(Items from a data source)

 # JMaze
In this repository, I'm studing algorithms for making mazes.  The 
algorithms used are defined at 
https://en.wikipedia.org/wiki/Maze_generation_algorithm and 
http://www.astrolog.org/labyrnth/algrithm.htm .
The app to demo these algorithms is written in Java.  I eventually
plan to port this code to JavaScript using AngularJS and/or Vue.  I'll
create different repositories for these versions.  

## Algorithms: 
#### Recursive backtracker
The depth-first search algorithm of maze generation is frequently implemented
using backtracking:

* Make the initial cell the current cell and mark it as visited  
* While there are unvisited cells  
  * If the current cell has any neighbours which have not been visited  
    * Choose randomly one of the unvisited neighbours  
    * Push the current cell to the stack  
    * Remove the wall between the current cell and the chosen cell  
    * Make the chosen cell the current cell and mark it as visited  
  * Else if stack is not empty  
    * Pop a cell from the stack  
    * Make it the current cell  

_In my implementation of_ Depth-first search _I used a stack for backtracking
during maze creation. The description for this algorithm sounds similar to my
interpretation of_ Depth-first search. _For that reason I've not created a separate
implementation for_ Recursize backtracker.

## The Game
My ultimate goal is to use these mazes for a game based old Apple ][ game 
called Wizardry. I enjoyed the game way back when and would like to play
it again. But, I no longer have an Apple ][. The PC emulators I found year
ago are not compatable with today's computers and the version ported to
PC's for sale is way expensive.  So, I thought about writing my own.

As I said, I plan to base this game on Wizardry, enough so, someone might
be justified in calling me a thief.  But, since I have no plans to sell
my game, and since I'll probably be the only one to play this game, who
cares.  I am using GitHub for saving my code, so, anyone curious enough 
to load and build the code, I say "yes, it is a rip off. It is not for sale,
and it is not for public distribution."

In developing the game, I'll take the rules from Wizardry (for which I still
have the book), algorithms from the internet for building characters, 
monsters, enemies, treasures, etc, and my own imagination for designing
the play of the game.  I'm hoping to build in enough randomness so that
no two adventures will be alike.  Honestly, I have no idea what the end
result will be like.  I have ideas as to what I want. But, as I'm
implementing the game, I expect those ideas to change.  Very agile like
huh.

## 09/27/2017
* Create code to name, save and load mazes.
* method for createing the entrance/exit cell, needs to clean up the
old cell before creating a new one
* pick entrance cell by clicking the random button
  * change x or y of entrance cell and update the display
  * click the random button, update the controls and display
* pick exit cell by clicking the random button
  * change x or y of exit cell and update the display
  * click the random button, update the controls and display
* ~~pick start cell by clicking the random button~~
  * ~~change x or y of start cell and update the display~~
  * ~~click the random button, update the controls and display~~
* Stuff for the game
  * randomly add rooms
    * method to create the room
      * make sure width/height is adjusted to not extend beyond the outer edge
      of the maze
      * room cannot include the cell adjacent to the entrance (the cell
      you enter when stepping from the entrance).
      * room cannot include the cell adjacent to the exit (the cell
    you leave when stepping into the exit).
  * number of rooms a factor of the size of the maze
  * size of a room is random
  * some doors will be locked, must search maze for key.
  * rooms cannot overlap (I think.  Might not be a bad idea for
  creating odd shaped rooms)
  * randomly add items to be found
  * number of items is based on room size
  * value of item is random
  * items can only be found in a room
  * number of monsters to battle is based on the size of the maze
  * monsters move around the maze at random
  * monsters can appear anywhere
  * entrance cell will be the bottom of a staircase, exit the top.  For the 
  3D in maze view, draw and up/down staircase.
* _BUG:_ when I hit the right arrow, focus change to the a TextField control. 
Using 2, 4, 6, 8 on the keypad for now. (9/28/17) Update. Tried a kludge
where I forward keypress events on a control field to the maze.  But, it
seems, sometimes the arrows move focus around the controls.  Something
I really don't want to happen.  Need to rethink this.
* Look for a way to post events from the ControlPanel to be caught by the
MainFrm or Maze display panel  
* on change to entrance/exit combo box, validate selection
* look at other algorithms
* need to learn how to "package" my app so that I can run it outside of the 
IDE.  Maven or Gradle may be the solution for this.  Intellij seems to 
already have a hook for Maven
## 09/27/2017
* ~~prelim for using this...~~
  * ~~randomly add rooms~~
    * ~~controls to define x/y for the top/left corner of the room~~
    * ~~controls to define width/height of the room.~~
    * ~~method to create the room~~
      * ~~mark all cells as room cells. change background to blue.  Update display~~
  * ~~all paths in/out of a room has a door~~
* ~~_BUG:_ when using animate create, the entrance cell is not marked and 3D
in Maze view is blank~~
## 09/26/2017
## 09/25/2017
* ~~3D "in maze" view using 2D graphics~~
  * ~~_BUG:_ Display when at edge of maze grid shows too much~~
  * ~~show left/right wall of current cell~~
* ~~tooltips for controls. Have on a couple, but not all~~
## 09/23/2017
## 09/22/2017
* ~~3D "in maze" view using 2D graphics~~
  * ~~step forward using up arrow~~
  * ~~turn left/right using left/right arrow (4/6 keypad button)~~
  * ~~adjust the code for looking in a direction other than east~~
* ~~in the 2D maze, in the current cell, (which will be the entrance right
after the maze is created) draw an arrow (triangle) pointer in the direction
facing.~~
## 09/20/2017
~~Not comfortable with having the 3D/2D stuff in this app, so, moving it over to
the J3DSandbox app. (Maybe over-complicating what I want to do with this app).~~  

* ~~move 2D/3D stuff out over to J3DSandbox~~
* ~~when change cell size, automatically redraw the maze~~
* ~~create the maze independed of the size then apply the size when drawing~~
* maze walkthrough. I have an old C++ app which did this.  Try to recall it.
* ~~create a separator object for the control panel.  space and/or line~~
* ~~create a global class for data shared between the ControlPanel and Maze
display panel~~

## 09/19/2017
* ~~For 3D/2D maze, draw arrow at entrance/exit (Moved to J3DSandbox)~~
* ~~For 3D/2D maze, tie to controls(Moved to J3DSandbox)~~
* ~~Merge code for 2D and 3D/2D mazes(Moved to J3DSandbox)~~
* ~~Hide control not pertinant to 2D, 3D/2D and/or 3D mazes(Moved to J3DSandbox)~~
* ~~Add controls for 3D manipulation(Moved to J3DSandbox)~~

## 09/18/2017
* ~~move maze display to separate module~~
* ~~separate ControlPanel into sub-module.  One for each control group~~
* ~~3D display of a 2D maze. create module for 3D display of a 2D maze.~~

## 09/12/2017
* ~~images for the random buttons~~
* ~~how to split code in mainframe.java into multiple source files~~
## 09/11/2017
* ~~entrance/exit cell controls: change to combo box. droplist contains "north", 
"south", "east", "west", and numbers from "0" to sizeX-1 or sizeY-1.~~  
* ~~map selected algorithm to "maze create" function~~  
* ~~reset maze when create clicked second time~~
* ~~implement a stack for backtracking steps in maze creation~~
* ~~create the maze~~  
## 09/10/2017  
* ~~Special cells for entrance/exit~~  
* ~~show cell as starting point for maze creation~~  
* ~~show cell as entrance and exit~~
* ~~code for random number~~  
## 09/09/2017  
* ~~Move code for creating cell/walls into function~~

» What you have to do
In the records above, the line with "to load and" marks the start and the line with "have the book), algorithms" marks the end; copy that stretch exactly, both lines included, and nothing else.

» Task answer
to load and build the code, I say "yes, it is a rip off. It is not for sale,
and it is not for public distribution."

In developing the game, I'll take the rules from Wizardry (for which I still
have the book), algorithms from the internet for building characters, 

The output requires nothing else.